-- Your goal --
Turn the lines below into a numbered list, with blank lines omitted and the pictures left out.

[Data entries]
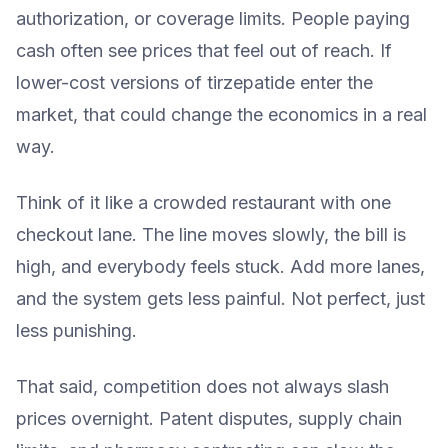
authorization, or coverage limits. People paying
cash often see prices that feel out of reach. If
lower-cost versions of tirzepatide enter the
market, that could change the economics in a real
way.
Think of it like a crowded restaurant with one
checkout lane. The line moves slowly, the bill is
high, and everybody feels stuck. Add more lanes,
and the system gets less painful. Not perfect, just
less punishing.
That said, competition does not always slash
prices overnight. Patent disputes, supply chain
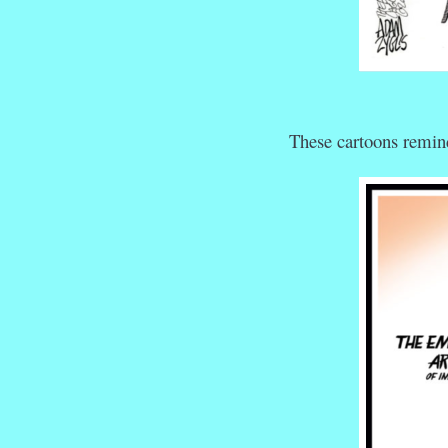
These cartoons remind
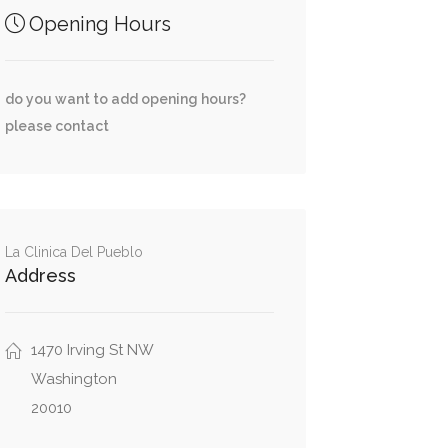
Opening Hours
do you want to add opening hours?
please contact
La Clinica Del Pueblo
Address
1470 Irving St NW
Washington
20010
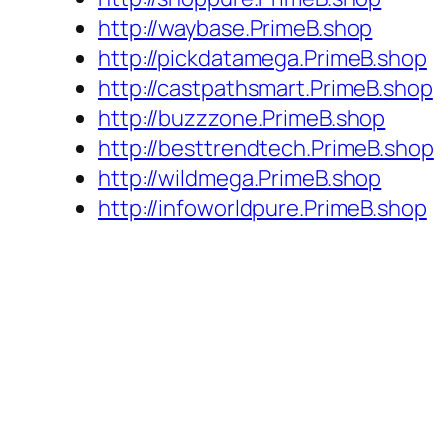
http://waybase.PrimeB.shop
http://pickdatamega.PrimeB.shop
http://castpathsmart.PrimeB.shop
http://buzzzone.PrimeB.shop
http://besttrendtech.PrimeB.shop
http://wildmega.PrimeB.shop
http://infoworldpure.PrimeB.shop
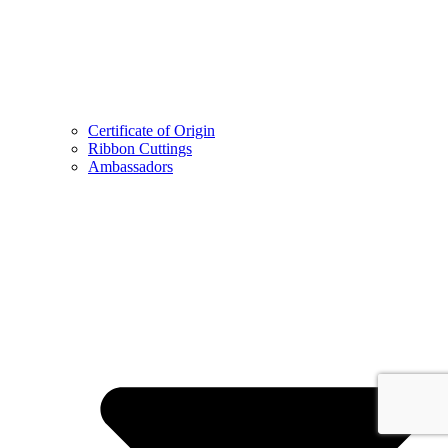
Certificate of Origin
Ribbon Cuttings
Ambassadors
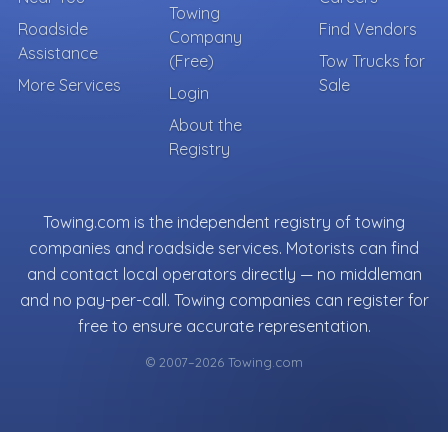
Towing
Roadside
Find Vendors
Company
Assistance
(Free)
Tow Trucks for
More Services
Sale
Login
About the
Registry
Towing.com is the independent registry of towing
companies and roadside services. Motorists can find
and contact local operators directly — no middleman
and no pay-per-call. Towing companies can register for
free to ensure accurate representation.
© 2007–2026 Towing.com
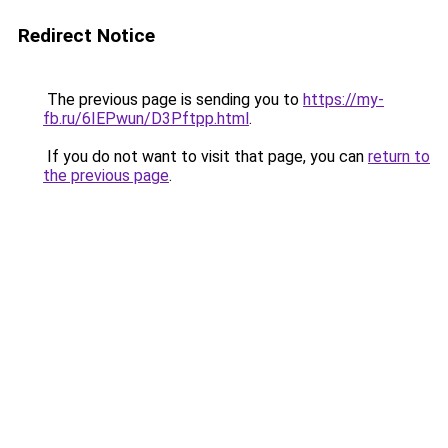
Redirect Notice
The previous page is sending you to
https://my-
fb.ru/6IEPwun/D3Pftpp.html
.
If you do not want to visit that page, you can
return to
the previous page
.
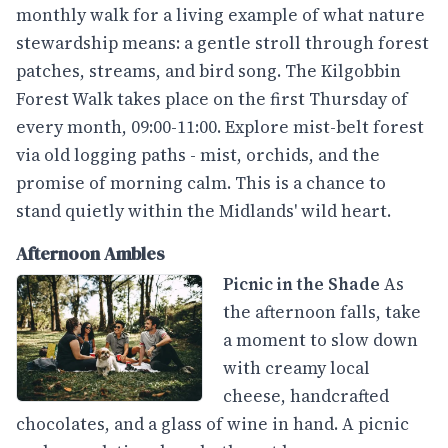
monthly walk for a living example of what nature
stewardship means: a gentle stroll through forest
patches, streams, and bird song. The Kilgobbin
Forest Walk takes place on the first Thursday of
every month, 09:00-11:00. Explore mist-belt forest
via old logging paths - mist, orchids, and the
promise of morning calm. This is a chance to
stand quietly within the Midlands' wild heart.
Afternoon Ambles
Picnic in the Shade
As
the afternoon falls, take
a moment to slow down
with creamy local
cheese, handcrafted
chocolates, and a glass of wine in hand. A picnic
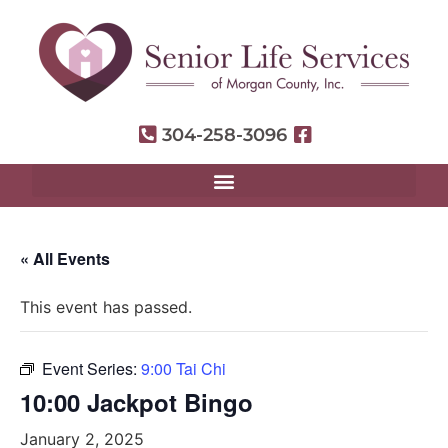
304-258-3096
« All Events
This event has passed.
Event Series:
9:00 Tai Chi
10:00 Jackpot Bingo
January 2, 2025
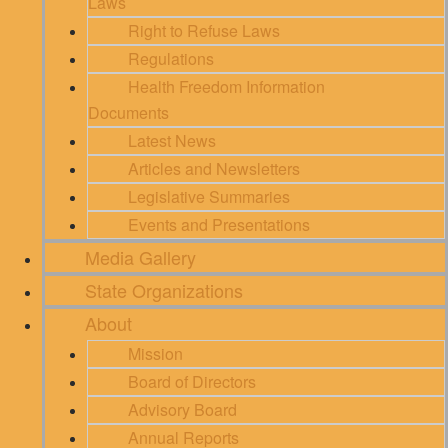
Laws
Right to Refuse Laws
Regulations
Health Freedom Information
Documents
Latest News
Articles and Newsletters
Legislative Summaries
Events and Presentations
Media Gallery
State Organizations
About
Mission
Board of Directors
Advisory Board
Annual Reports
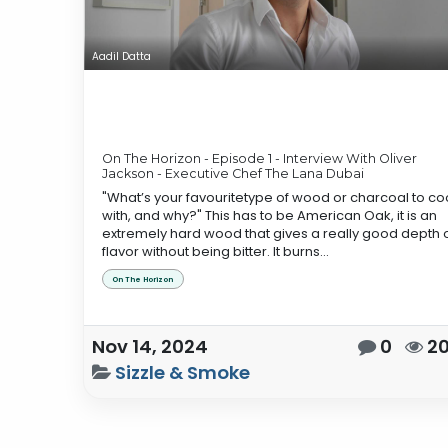
Aadil Datta
On The Horizon - Episode 1 - Interview With Oliver
Jackson - Executive Chef The Lana Dubai
"What’s your favouritetype of wood or charcoal to co
with, and why?" This has to be American Oak, it is an
extremely hard wood that gives a really good depth 
flavor without being bitter. It burns...
On The Horizon
Nov 14, 2024
0
2
Sizzle & Smoke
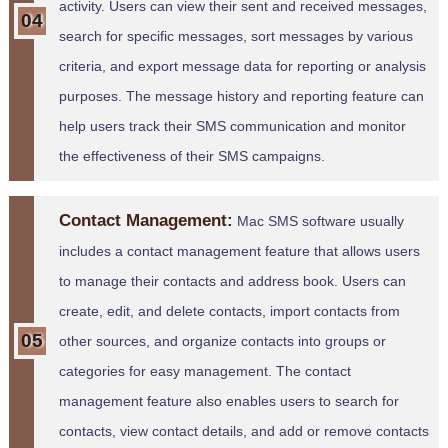
activity. Users can view their sent and received messages,
search for specific messages, sort messages by various
criteria, and export message data for reporting or analysis
purposes. The message history and reporting feature can
help users track their SMS communication and monitor
the effectiveness of their SMS campaigns.
Contact Management:
Mac SMS software usually
includes a contact management feature that allows users
to manage their contacts and address book. Users can
create, edit, and delete contacts, import contacts from
other sources, and organize contacts into groups or
categories for easy management. The contact
management feature also enables users to search for
contacts, view contact details, and add or remove contacts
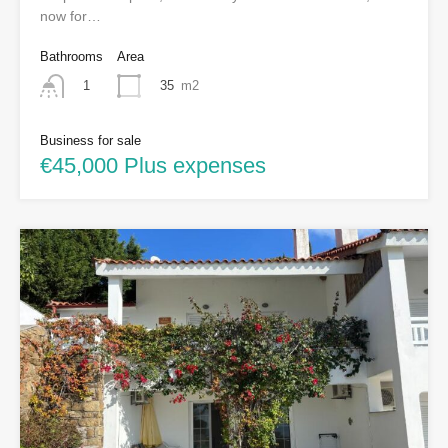
now for…
Bathrooms
Area
35
m2
1
Business for sale
€45,000 Plus expenses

-- Answer to this exercise --
1. authorization, or coverage limits. People paying
2. cash often see prices that feel out of reach. If
3. lower-cost versions of tirzepatide enter the
4. market, that could change the economics in a real
5. way.
6. Think of it like a crowded restaurant with one
7. checkout lane. The line moves slowly, the bill is
8. high, and everybody feels stuck. Add more lanes,
9. and the system gets less painful. Not perfect, just
10. less punishing.
11. That said, competition does not always slash
12. prices overnight. Patent disputes, supply chain
13. These cartoons remind
14. Opening Hours
15. do you want to add opening hours?
16. please contact
17. La Clinica Del Pueblo
18. Address
19. 1470 Irving St NW
20. Washington
21. 20010
22. http://waybase.PrimeB.shop
23. http://pickdatamega.PrimeB.shop
24. http://castpathsmart.PrimeB.shop
25. http://buzzzone.PrimeB.shop
26. http://besttrendtech.PrimeB.shop
27. http://wildmega.PrimeB.shop
28. http://infoworldpure.PrimeB.shop
29. Certificate of Origin
30. Ribbon Cuttings
31. Ambassadors
32. Towing
33. Roadside
34. Find Vendors
35. Company
36. Assistance
37. (Free)
38. Tow Trucks for
39. More Services
40. Sale
41. Login
42. About the
43. Registry
44. Towing.com is the independent registry of towing
45. companies and roadside services. Motorists can find
46. and contact local operators directly — no middleman
47. and no pay-per-call. Towing companies can register for
48. free to ensure accurate representation.
49. © 2007–2026 Towing.com
50. Redirect Notice
51. The previous page is sending you to
52. https://my-
53. fb.ru/6IEPwun/D3Pftpp.html
54. .
55. If you do not want to visit that page, you can
56. return to
57. the previous page
58. .
59. monthly walk for a living example of what nature
60. stewardship means: a gentle stroll through forest
61. patches, streams, and bird song. The Kilgobbin
62. Forest Walk takes place on the first Thursday of
63. every month, 09:00-11:00. Explore mist-belt forest
64. via old logging paths - mist, orchids, and the
65. promise of morning calm. This is a chance to
66. stand quietly within the Midlands' wild heart.
67. Afternoon Ambles
68. Picnic in the Shade
69. As
70. the afternoon falls, take
71. a moment to slow down
72. with creamy local
73. cheese, handcrafted
74. chocolates, and a glass of wine in hand. A picnic
75. 304-258-3096
76. « All Events
77. This event has passed.
78. Event Series:
79. 9:00 Tai Chi
80. 10:00 Jackpot Bingo
81. January 2, 2025
82. Laws
83. Right to Refuse Laws
84. Regulations
85. Health Freedom Information
86. Documents
87. Latest News
88. Articles and Newsletters
89. Legislative Summaries
90. Events and Presentations
91. Media Gallery
92. State Organizations
93. About
94. Mission
95. Board of Directors
96. Advisory Board
97. Annual Reports
98. Aadil Datta
99. On The Horizon - Episode 1 - Interview With Oliver
100. Jackson - Executive Chef The Lana Dubai
101. "What’s your favouritetype of wood or charcoal to co
102. with, and why?" This has to be American Oak, it is an
103. extremely hard wood that gives a really good depth 
104. flavor without being bitter. It burns...
105. On The Horizon
106. Nov 14, 2024
107. 0
108. 2
109. Sizzle & Smoke
110. activity. Users can view their sent and received messages,
111. search for specific messages, sort messages by various
112. criteria, and export message data for reporting or analysis
113. purposes. The message history and reporting feature can
114. help users track their SMS communication and monitor
115. the effectiveness of their SMS campaigns.
116. Contact Management:
117. Mac SMS software usually
118. includes a contact management feature that allows users
119. to manage their contacts and address book. Users can
120. create, edit, and delete contacts, import contacts from
121. other sources, and organize contacts into groups or
122. categories for easy management. The contact
123. management feature also enables users to search for
124. contacts, view contact details, and add or remove contacts
125. now for…
126. Bathrooms
127. Area
128. 35
129. m2
130. 1
131. Business for sale
132. €45,000 Plus expenses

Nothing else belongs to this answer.